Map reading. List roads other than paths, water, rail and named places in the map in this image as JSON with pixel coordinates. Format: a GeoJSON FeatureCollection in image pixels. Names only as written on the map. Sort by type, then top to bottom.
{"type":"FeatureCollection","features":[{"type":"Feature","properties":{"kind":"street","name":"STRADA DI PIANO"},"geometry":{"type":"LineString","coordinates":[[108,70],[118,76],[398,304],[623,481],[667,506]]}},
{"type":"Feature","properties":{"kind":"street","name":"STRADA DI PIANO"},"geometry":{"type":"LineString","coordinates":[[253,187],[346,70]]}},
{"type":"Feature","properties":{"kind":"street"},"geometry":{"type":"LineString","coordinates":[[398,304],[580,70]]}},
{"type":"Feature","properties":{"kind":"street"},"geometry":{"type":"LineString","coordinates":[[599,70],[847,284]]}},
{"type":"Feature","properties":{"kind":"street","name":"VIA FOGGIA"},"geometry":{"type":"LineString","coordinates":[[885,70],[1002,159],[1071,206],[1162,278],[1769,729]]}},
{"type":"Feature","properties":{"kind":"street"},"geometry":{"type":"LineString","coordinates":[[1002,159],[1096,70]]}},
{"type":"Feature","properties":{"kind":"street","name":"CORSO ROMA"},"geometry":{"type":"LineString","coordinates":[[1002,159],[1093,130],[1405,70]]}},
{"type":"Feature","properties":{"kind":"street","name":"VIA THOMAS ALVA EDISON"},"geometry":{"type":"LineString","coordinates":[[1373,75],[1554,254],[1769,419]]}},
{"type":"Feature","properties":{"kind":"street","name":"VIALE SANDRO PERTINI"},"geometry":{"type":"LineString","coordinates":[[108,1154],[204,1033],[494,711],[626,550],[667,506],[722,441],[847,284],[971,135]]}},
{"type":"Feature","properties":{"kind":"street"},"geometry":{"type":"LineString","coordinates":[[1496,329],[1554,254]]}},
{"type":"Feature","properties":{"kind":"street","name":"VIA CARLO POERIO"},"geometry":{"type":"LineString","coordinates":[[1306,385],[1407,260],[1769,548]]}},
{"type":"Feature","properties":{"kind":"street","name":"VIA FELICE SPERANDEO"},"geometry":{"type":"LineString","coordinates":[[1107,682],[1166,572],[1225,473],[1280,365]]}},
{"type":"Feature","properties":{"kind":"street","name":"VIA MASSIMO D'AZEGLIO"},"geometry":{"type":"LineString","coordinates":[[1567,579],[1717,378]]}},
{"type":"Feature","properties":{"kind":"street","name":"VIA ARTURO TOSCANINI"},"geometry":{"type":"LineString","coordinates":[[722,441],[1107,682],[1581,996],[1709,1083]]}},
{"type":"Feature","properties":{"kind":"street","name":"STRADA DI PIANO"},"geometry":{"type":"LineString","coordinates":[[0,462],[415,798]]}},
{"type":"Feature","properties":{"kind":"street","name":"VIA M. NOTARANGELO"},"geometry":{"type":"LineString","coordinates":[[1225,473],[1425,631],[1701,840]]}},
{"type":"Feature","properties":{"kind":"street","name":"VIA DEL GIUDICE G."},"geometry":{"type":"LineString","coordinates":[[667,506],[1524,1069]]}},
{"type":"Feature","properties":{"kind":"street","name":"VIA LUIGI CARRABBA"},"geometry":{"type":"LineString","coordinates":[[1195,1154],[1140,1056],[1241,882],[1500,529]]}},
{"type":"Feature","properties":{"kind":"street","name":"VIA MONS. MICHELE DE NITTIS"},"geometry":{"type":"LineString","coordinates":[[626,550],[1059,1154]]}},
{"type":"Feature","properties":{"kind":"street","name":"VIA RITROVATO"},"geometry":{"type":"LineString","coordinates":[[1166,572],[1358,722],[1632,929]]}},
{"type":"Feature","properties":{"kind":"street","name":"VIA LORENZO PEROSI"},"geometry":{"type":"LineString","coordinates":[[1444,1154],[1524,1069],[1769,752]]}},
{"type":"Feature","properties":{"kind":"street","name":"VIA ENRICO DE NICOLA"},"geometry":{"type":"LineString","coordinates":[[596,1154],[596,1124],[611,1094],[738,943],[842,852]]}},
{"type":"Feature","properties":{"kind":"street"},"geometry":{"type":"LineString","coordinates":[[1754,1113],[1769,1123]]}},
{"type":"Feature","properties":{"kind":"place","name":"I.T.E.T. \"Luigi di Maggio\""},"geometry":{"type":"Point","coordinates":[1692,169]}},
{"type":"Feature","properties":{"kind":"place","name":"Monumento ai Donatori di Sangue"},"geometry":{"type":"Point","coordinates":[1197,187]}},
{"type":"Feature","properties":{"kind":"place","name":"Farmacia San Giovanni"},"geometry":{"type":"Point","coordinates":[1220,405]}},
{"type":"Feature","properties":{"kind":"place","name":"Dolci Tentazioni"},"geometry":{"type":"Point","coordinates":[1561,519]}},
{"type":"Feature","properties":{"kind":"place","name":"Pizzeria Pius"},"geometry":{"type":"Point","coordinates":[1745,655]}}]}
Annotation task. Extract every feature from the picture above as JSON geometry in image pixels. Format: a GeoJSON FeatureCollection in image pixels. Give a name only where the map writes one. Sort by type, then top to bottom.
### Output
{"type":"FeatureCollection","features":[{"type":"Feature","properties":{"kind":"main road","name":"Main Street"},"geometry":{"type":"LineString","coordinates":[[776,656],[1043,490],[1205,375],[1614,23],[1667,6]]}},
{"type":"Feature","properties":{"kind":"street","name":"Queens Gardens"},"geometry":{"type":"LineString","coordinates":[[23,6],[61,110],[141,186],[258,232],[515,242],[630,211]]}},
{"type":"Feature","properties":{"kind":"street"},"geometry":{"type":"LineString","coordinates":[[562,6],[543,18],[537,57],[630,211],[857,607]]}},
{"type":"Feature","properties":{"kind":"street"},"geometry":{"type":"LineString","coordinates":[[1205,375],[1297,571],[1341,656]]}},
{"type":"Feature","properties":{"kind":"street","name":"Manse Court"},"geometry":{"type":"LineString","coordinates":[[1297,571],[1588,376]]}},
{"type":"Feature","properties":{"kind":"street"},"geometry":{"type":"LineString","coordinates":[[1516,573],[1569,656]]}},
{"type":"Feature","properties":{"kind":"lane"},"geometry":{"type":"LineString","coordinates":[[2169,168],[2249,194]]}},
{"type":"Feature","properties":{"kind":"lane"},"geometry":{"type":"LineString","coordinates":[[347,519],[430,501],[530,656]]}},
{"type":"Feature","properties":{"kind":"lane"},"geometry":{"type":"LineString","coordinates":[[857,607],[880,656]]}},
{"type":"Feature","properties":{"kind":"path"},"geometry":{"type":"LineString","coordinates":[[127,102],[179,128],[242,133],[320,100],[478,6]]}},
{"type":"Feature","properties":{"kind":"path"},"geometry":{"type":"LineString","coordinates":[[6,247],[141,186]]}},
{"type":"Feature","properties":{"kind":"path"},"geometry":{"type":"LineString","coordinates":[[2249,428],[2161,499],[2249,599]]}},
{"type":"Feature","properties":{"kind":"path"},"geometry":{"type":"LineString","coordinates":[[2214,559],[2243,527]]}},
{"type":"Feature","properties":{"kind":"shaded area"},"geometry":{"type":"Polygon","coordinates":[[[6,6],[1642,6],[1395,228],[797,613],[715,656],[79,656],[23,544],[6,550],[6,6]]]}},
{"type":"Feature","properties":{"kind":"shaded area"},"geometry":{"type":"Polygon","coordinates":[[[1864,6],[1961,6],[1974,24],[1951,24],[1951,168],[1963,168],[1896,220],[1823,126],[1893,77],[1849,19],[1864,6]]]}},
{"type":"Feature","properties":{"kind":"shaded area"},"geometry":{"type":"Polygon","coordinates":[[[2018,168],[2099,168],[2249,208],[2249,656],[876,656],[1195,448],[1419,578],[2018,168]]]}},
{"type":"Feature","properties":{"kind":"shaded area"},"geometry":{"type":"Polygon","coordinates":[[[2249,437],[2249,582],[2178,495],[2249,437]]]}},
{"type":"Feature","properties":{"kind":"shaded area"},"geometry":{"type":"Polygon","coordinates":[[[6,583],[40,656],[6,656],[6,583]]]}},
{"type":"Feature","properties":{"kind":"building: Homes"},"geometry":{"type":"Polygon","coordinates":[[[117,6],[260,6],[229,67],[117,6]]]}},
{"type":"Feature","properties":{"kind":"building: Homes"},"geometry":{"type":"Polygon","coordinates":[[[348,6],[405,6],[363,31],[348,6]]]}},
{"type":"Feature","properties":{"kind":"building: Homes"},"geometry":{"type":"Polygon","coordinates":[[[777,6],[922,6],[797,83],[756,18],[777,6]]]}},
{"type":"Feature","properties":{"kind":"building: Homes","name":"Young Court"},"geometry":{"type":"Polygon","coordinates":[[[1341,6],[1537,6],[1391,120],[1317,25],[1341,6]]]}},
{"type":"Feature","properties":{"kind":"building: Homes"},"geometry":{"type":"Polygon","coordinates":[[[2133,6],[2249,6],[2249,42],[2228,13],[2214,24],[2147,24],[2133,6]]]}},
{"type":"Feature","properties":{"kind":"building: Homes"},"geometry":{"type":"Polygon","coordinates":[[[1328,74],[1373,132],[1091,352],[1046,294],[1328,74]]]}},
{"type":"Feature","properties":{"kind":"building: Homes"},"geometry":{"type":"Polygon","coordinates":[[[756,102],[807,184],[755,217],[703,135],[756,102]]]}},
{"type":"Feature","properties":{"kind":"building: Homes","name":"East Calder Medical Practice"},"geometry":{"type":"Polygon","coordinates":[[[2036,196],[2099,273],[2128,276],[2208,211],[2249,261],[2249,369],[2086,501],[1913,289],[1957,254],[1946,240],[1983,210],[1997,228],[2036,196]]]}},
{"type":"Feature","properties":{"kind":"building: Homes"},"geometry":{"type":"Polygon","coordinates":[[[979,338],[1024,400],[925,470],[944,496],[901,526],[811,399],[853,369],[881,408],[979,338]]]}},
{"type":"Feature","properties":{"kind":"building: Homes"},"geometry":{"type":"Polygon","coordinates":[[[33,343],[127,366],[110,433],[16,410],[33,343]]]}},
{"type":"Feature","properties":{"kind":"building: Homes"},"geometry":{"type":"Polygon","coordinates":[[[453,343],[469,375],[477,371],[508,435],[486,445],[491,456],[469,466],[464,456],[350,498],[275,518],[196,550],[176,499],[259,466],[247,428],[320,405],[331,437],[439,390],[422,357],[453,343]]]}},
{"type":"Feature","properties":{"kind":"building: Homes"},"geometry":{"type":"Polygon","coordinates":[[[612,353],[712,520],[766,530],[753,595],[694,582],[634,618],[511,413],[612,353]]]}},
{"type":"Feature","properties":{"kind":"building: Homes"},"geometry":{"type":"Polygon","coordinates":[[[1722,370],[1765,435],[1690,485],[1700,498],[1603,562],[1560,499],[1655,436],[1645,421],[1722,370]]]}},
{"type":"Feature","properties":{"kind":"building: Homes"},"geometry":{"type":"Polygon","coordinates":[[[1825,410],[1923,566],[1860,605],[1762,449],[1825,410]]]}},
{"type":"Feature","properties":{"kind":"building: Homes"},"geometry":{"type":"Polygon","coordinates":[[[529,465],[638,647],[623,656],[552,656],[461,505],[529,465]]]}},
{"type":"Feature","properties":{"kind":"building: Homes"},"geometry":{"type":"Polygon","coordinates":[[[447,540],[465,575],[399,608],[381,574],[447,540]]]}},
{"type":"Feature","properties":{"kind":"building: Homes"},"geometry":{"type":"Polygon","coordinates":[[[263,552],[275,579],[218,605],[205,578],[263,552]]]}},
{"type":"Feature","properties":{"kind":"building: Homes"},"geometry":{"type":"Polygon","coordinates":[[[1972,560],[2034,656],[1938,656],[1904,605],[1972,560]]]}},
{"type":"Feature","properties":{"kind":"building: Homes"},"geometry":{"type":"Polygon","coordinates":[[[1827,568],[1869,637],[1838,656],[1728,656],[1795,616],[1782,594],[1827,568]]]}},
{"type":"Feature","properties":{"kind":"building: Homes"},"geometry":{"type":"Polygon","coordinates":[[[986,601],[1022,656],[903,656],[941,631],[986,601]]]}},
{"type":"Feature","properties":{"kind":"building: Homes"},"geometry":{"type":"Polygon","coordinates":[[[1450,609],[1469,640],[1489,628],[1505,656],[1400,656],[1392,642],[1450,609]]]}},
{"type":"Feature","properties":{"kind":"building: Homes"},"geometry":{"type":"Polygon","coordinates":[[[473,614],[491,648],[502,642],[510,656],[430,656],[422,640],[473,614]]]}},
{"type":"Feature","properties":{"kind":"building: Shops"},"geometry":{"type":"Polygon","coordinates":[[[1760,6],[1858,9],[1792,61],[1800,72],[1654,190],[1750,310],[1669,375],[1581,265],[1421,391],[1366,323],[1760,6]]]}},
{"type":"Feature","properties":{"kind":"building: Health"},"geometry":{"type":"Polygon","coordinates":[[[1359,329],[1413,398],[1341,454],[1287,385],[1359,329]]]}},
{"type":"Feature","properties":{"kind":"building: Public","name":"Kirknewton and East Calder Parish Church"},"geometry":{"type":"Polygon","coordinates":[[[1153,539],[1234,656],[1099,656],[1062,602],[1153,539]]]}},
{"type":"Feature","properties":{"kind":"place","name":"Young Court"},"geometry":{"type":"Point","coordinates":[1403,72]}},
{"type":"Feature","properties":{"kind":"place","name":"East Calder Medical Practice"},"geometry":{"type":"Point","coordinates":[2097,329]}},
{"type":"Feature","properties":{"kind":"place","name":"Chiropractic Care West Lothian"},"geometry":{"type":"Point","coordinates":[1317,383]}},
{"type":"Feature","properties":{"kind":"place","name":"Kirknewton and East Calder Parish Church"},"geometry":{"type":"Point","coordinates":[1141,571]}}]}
····················
PROBLEM STATEMENT: If a line in the listing contains the string "Sort", count it; then give only the number of such lines.

ANSWER: 2